In order to gather further insight into the basis for high serum T4 and/or T3 of psychiatric illnesses, we studied thyroid function in 84 consecutive newly hospitalized psychiatric patients (HPP) in a 12-week period. Serum T4 and T3 were measured by immunoassay and thyrotropin (thyroid-stimulating hormone [TSH]) by an ultrasensitive immunoradiometric assay. Serum T4 was in the normal range in 64 (76%) and elevated in 20 (24%); free T4 index was elevated in 13 of 75 (16%), total T3 in 12 of 60 (20%), free T3 index in seven of 56 (13%), and TSH in 14 of 84 (17%) cases so studied.
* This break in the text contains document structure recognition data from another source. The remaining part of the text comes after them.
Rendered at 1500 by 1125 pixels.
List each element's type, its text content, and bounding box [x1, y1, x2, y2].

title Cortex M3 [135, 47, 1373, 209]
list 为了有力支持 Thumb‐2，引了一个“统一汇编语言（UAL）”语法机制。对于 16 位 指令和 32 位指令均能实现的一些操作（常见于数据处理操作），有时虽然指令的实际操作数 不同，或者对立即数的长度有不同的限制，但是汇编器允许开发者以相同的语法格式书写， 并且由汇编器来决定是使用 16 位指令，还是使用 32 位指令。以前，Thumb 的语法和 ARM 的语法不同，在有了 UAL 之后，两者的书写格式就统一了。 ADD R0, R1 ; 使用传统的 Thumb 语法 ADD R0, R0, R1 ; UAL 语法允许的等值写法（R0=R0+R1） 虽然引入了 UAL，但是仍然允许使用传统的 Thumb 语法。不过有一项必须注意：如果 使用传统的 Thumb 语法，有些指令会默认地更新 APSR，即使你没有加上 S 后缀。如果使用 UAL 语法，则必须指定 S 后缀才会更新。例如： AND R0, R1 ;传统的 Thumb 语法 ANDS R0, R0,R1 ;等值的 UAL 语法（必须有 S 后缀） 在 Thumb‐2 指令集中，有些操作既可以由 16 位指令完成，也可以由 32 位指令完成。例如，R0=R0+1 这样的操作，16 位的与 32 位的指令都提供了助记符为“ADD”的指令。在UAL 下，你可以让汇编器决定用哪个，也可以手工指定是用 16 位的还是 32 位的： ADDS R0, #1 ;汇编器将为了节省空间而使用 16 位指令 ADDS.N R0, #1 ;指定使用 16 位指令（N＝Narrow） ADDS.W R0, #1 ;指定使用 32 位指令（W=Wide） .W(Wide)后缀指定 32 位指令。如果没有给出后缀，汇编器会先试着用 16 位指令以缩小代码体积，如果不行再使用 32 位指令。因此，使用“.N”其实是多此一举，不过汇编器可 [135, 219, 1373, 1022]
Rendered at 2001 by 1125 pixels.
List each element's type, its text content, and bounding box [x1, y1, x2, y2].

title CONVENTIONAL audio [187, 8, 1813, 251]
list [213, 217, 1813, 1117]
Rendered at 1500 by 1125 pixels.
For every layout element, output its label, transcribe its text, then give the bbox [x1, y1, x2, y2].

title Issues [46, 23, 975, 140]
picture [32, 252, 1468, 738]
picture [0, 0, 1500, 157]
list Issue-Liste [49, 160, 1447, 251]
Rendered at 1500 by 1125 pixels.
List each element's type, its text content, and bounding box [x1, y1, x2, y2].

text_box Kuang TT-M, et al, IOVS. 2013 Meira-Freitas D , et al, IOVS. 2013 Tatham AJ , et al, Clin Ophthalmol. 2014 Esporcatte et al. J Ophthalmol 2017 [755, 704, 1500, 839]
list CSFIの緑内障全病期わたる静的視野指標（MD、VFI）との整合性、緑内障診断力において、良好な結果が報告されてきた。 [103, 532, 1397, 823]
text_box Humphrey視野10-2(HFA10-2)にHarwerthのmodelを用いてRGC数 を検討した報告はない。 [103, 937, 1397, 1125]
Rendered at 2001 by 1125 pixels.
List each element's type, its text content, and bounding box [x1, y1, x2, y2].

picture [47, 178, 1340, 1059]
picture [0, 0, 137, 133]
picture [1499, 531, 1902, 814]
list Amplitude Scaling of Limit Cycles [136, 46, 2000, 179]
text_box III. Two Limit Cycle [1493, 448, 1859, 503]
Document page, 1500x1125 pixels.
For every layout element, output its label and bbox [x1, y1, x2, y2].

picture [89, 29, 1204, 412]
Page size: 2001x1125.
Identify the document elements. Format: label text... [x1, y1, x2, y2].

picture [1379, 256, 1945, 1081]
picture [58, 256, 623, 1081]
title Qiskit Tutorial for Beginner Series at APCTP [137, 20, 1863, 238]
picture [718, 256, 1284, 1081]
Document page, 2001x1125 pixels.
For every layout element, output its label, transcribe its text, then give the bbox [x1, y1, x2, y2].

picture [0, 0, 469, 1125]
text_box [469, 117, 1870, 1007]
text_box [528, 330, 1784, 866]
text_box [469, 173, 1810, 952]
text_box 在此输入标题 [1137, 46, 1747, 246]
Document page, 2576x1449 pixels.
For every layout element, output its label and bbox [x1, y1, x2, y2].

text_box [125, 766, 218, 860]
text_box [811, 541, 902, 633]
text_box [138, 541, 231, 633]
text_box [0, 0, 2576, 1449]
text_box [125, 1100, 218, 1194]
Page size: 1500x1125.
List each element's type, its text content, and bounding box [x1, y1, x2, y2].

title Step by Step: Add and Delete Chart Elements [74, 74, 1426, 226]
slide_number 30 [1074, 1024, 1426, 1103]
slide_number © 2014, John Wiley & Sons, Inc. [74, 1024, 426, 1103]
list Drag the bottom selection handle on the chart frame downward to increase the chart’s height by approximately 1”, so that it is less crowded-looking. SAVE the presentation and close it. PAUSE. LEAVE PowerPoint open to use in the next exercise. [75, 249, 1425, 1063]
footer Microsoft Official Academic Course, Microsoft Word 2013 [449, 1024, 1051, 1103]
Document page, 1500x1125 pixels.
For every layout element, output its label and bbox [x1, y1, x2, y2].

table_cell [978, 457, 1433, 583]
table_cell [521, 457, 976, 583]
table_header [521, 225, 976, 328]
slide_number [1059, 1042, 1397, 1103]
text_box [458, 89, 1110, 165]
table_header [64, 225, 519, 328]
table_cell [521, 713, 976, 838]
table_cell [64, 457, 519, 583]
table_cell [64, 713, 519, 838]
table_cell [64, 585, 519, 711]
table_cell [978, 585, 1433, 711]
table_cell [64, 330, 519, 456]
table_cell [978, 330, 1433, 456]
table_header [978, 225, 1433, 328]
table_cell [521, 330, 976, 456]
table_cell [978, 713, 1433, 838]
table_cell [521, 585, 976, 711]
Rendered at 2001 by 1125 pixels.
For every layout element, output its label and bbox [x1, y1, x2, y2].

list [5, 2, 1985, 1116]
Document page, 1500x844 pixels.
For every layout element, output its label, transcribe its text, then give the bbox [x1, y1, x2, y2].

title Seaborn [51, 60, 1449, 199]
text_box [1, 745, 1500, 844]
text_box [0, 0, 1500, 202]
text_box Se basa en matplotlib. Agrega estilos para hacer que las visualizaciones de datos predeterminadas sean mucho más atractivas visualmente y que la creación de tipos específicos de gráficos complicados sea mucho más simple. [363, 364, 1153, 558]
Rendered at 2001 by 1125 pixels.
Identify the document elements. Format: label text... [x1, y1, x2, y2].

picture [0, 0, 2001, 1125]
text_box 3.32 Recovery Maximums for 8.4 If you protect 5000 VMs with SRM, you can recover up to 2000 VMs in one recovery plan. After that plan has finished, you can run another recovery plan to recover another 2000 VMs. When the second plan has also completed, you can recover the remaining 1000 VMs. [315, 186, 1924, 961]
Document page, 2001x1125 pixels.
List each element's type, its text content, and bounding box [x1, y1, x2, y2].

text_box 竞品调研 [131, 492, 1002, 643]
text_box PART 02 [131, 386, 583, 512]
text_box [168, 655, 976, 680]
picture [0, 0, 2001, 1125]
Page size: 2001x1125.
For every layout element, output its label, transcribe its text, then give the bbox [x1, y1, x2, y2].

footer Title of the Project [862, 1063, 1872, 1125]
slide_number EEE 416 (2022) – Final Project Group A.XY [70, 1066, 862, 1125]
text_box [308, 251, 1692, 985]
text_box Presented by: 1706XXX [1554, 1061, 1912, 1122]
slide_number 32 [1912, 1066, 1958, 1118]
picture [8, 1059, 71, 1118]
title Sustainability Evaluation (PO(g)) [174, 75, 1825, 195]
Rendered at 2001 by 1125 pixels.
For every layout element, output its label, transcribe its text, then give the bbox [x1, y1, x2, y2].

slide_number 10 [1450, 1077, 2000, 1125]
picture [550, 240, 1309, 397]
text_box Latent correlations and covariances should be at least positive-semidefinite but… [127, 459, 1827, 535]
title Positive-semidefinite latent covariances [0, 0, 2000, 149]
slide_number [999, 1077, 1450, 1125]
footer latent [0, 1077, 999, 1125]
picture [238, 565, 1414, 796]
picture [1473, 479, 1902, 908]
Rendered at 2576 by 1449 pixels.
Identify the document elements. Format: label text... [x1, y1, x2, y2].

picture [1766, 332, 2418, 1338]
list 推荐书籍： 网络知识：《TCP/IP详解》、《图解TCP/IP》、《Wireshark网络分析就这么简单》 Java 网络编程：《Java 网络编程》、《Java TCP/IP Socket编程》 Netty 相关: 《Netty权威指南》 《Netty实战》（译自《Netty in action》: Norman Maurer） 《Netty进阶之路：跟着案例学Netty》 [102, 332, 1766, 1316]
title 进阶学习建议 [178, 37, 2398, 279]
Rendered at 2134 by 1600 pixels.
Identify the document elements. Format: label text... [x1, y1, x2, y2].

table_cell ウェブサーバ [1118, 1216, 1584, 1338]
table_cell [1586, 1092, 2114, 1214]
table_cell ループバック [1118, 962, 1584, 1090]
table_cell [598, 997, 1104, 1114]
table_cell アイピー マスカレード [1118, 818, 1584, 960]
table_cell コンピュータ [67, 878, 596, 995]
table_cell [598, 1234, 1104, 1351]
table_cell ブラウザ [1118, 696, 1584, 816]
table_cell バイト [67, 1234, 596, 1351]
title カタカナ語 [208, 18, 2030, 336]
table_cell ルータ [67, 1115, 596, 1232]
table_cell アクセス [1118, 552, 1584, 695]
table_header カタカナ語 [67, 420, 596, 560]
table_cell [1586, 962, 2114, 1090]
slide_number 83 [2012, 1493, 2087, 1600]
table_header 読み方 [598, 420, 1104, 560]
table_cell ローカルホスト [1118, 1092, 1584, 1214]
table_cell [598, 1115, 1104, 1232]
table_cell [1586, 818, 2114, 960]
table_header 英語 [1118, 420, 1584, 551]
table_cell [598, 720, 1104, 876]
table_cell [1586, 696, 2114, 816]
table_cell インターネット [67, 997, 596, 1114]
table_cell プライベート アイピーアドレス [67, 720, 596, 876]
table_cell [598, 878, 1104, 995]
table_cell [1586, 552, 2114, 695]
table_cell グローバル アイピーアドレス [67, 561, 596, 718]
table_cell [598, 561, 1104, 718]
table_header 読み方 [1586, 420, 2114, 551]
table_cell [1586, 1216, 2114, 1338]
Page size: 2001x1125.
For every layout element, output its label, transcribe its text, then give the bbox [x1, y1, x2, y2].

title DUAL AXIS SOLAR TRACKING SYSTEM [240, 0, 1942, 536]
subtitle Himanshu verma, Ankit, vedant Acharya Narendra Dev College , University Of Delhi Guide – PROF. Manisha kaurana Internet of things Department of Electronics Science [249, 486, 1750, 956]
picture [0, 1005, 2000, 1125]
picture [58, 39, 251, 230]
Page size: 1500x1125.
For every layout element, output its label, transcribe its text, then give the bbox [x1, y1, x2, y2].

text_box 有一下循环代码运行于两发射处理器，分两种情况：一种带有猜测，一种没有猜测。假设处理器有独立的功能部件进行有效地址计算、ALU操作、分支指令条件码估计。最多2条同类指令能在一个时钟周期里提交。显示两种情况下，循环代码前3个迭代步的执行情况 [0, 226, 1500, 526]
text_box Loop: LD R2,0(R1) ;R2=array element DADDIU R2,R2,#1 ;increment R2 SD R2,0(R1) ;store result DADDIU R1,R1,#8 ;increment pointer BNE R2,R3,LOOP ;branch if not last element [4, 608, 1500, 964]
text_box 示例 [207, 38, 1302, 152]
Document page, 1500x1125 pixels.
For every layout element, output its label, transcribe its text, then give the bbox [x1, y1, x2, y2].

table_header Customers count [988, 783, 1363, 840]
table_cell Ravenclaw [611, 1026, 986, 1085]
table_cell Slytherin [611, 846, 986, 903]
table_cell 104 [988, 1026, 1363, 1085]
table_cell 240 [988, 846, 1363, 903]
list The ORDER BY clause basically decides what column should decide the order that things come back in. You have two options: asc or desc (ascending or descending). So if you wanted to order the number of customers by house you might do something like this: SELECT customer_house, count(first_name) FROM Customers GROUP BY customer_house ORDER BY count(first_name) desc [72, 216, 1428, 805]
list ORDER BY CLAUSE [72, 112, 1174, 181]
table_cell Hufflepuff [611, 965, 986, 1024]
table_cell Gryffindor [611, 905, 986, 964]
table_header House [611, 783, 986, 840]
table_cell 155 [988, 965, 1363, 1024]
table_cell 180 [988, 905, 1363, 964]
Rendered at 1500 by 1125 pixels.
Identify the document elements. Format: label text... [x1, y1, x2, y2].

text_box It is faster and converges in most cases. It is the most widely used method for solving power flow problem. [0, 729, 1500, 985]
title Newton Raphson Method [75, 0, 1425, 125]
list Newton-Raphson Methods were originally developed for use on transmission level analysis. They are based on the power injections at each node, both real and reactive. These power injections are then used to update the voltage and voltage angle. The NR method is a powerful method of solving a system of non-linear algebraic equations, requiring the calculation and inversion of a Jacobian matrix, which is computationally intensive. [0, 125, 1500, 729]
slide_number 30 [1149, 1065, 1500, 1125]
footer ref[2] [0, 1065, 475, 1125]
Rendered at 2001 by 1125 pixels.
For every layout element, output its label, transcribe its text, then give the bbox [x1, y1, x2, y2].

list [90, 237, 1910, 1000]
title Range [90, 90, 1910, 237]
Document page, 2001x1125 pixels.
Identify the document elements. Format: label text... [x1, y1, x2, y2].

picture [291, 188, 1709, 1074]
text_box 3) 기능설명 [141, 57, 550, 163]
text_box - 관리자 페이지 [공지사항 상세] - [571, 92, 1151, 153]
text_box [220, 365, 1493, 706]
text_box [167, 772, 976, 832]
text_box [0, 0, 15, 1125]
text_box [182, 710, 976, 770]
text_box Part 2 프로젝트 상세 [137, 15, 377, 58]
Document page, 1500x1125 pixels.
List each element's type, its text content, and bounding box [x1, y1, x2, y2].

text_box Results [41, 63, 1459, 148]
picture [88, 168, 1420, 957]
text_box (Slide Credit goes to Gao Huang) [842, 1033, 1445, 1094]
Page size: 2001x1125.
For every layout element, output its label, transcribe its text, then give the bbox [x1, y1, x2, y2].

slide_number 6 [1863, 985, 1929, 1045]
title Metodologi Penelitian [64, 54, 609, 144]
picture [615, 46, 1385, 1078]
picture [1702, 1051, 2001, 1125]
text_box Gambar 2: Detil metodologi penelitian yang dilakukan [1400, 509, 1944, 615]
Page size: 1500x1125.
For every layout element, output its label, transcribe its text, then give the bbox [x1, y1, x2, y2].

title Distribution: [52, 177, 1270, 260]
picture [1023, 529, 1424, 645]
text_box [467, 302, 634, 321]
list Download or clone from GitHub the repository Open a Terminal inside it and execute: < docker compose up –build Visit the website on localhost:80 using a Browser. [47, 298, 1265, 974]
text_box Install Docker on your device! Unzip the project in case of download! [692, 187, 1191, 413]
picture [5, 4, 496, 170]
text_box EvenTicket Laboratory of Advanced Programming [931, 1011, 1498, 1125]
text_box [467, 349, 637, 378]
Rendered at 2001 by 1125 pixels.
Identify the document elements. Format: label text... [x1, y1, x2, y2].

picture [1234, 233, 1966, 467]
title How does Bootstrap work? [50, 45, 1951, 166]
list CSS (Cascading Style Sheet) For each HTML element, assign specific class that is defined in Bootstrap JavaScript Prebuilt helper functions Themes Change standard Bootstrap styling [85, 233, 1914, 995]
Serum TSH was subnormal in only one case (1%). Among the 14 patients with elevated serum TSH, serum free T4 index was normal in 12 and elevated in two. High serum T4 (or free T4 index) and high serum TSH were not correlated significantly by χ 2 analysis. None of the patients with elevated TSH demonstrated goiter or antithyroglobulin or antimicrosomal antibodies. On repeat testing 7 to 21 days after admission, serum TSH (and/or T4) normalized in the three of five patients studied. Serum TSH response to 500 μg intravenous (IV) thyrotropin-releasing hormone (TRH) was normal (serum TSH post-TRH, 8 to 28 μU/mL) in two patients with elevated TSH and T4, one patient with normal TSH and high T4, and one patient with normal TSH and T4. One patient with suppressed serum TSH (0.1 μU/mL) had elevated serum T4 (16.9 μg/dL, normal 4.8 to 11.5). In conclusion, in HPP (1) elevated serum T4 (or free T4 index) is mainly associated with normal or elevated serum TSH; TSH is suppressed in only 1%; (2) the transiency of high TSH (and T4) and absence of goiter and antithyroid antibodies suggest that high TSH (and T4) values are a result of a central abnormality in the central nervous system (CNS)-hypothalamothyrotropic axic.